Nas infecções respiratórias, antigripais cuidadosamente prescritos com amor e carinho roubam mesmo a cena.
Doenças são sempre uma experiência curiosa. Podemos perguntar a um tio como foi seu infarto e ele vai nos responder que sentiu uma leve dor do lado direito do peito e depois foi internado. Por outro lado, podemos descrever a experiência de uma gripe comum como a maior tragédia de nossas vidas.
Médicos são profissionais que nos fazem sentir bem, ainda que não nos curem, no sentido estrito da palavra. Médicos conseguem prever nossa chance de morte, e fazem uma intervenção precisa e calculada. Mesmo sem muita dor, e aparentemente bem, um paciente infartado precisa de diagnóstico rápido, para se submeter ao tratamento com drogas ou procedimentos invasivos que consigam dissolver o trombo que está entupindo sua artéria coronária. Sem isso, mesmo na ausência de muitos sintomas, a morte súbita ou uma grave sequela é certa.
É o início de 2022, e estamos quase todos, globalmente, vivendo alguma infecção respiratória, seja pelo novo coronavírus, pelo vírus da influenza ou algum outro vírus miserável, buscando espaço na mídia. Ainda que a vacinação completa contra a Covid-19, com três doses, reduza a quase zero a nossa chance de morrer pela doença, isso não quer dizer que não possamos ter sintomas absolutamente insuportáveis.
Tosse seca, dor de garganta, febre, diarreia e secreção nasal costumam se associar a um peso na cabeça, tão desagradáveis quanto qualquer catástrofe sanitária. A gente fica meio sedado, sem conseguir respirar ou falar direito, com uma secreção aprisionada que não quer sair da nossa cabeça. Perdemos o humor, o apetite e a graça de viver. Mesmo sabendo que não existe risco de morte, viver alguns dias deste jeito é uma punição muito grande para quem já prestou tantos serviços à humanidade.
Mas só depois de passar por isso algumas vezes, passei a cuidar melhor dos meus pacientes, dando-lhes a atenção devida e necessária na prescrição das chamadas medicações antigripais. Quem for a uma das milhões de farmácias brasileiras, encontrará gôndolas abarrotadas destes produtos tão diversos. Cada um exagerando mais do que outro na promessa de nos dar algum alívio imediato. O médico, ético, não quer receitar uma marca específica.
Os antigripais comerciais são coquetéis de medicações que procuram, de uma vez só aliviar os múltiplos sintomas das viroses respiratórias. Além de um anti-inflamatório que diminui febre e dores pelo corpo (paracetamol, nimesulida, ibuprofeno ou dipirona), os coquetéis adicionam algo que melhore nosso humor, como cafeína, e alguma medicação que diminui a congestão vascular na face, como pseudoefedrina ou isometepteno. Antialérgicos como clorfeniramina ajudam a deixar o combo mais robusto e eficaz. Por fim, embalagens chamativas propagandeiam uma noite de sono tranquila, com o benefício extra de não carecerem de receita médica para a venda.

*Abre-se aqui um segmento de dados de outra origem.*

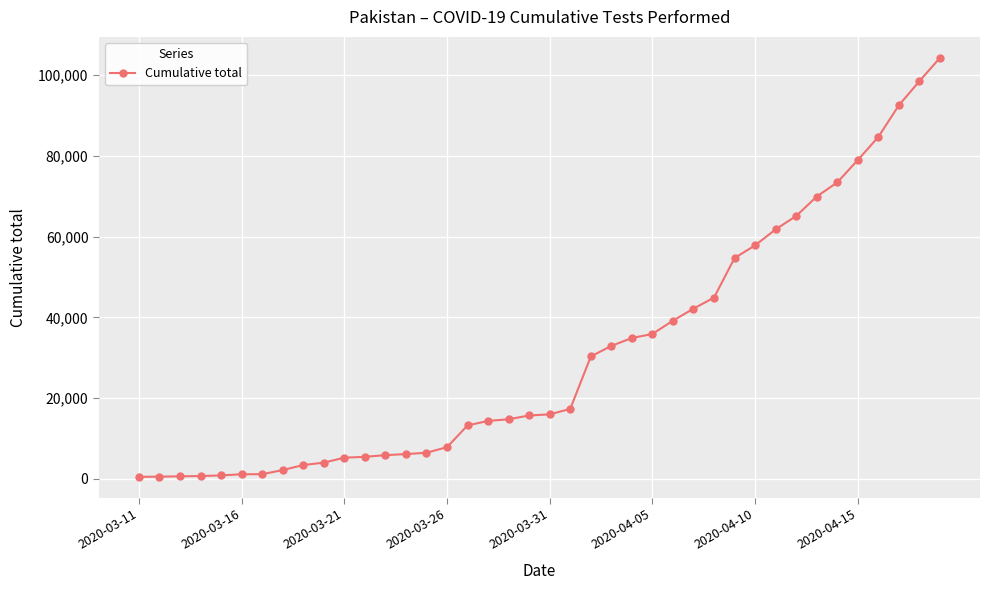

What is the difference between the maximum and second lowest values?

103771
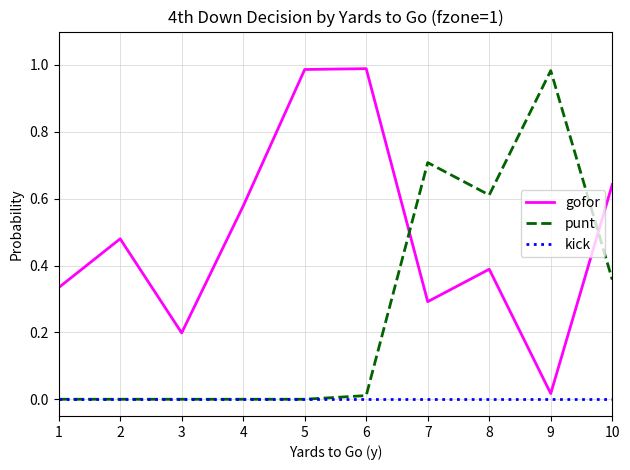

After their last crossing, which series has the higher values: gofor or punt?

gofor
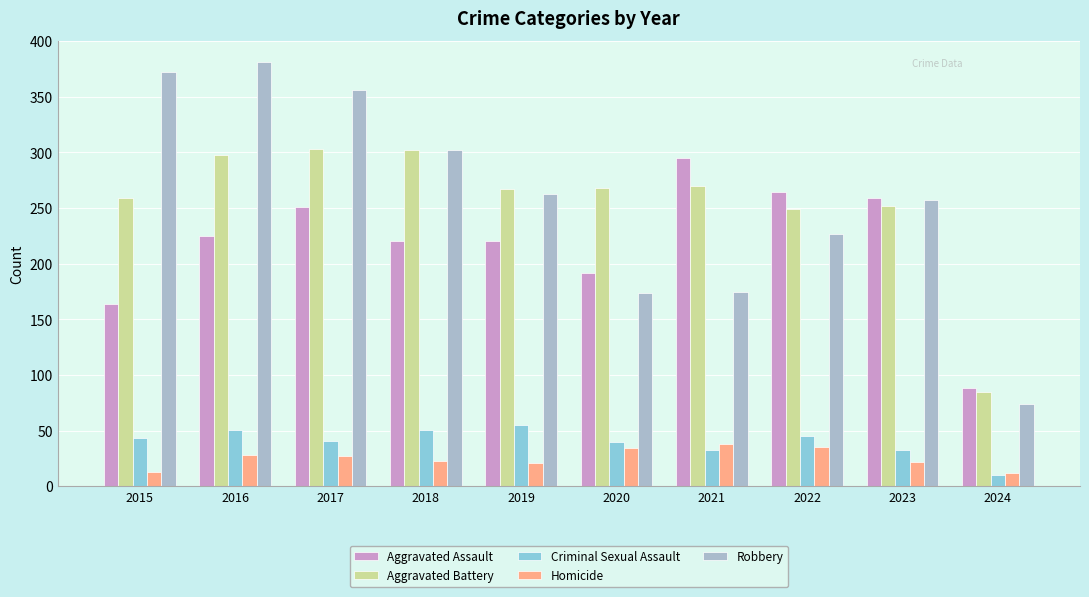

What is the value of the Criminal Sexual Assault bar at the 3rd from the left?

41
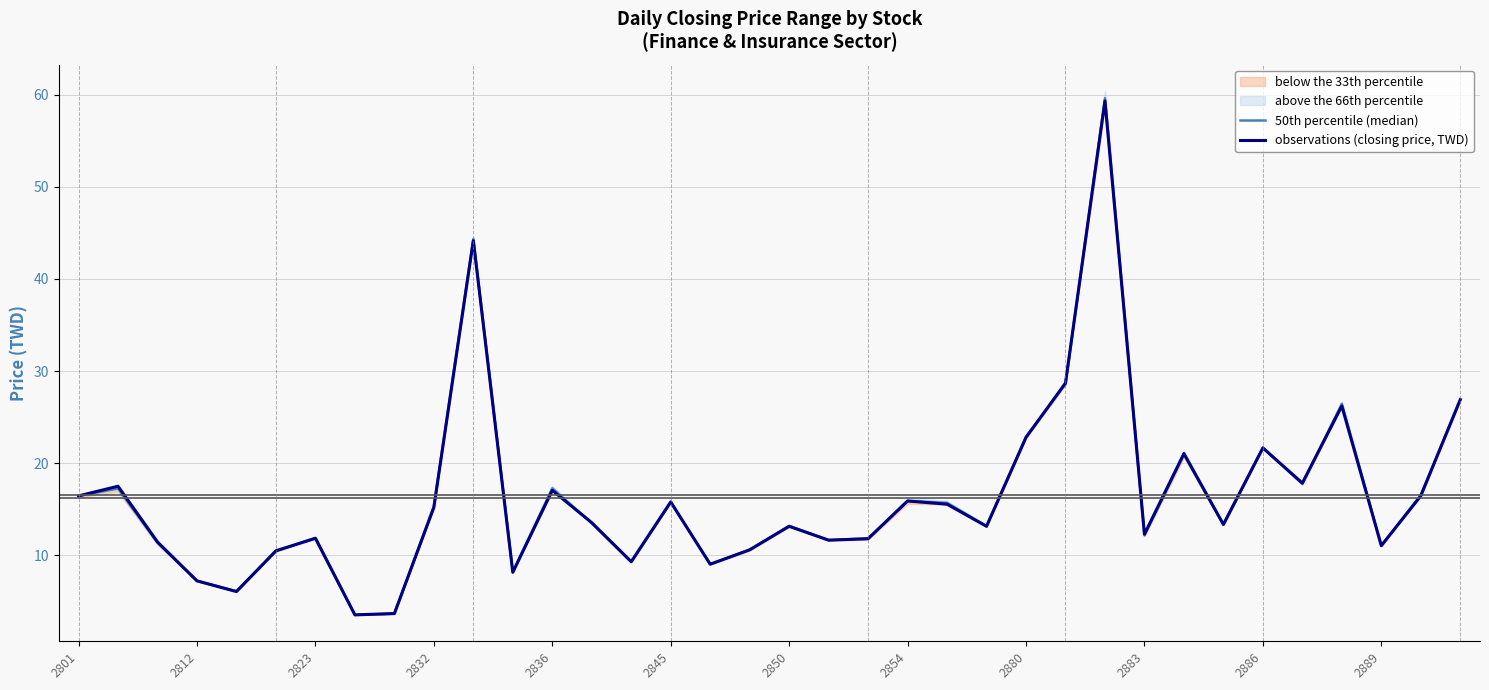

The value of observations (closing price, TWD) at 2854 is 9.2. True or false?

False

Os pacientes mais abastados compram antigripais durante suas viagens ao exterior. Dizem que os remédios de lá funcionam melhor para aliviar os inevitáveis sintomas da gripe. Entre os menos viajados e que têm medo de remédios: caldo de galinha, chá com mel e limão, gengibre, jambu, crajiru e um pouco de conhaque barato.
O maior problema é que os sintomas voltam em algumas horas, o que contribui para que pacientes desacreditem de suas panaceias. Ora, enquanto o agente infeccioso persistir, por mais dias, cumprindo seu ciclo dentro de nós, os sintomas continuam. Portanto, os antigripais precisam ser repetidos com alguma frequência. Isso, em geral, não é falado para os pacientes na hora de serem orientá-los. Para falar a verdade, não me lembro de ter tido uma única aula sobre o tratamento das gripes, no curso de Medicina. Gastávamos muito tempo estudando sobre doenças raras e complicadas.
Há filmes que fazem mais sucesso pela atuação de seus atores coadjuvantes. Nas infecções respiratórias, cujo tratamento específico dos vírus praticamente não existe, antigripais cuidadosamente prescritos com amor e carinho roubam mesmo a cena.